Content starts

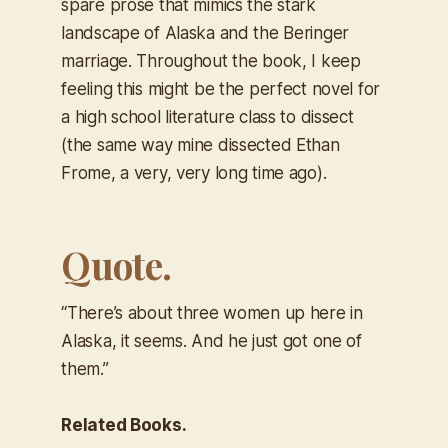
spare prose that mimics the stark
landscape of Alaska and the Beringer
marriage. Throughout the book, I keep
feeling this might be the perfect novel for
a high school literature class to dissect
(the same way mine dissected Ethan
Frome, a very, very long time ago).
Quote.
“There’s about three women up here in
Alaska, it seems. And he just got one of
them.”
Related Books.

Content ends

Try it: Copy out the text of the material line for line, word for word, leaving out the pictures.

Result for this task:
spare prose that mimics the stark
landscape of Alaska and the Beringer
marriage. Throughout the book, I keep
feeling this might be the perfect novel for
a high school literature class to dissect
(the same way mine dissected Ethan
Frome, a very, very long time ago).
Quote.
“There’s about three women up here in
Alaska, it seems. And he just got one of
them.”
Related Books.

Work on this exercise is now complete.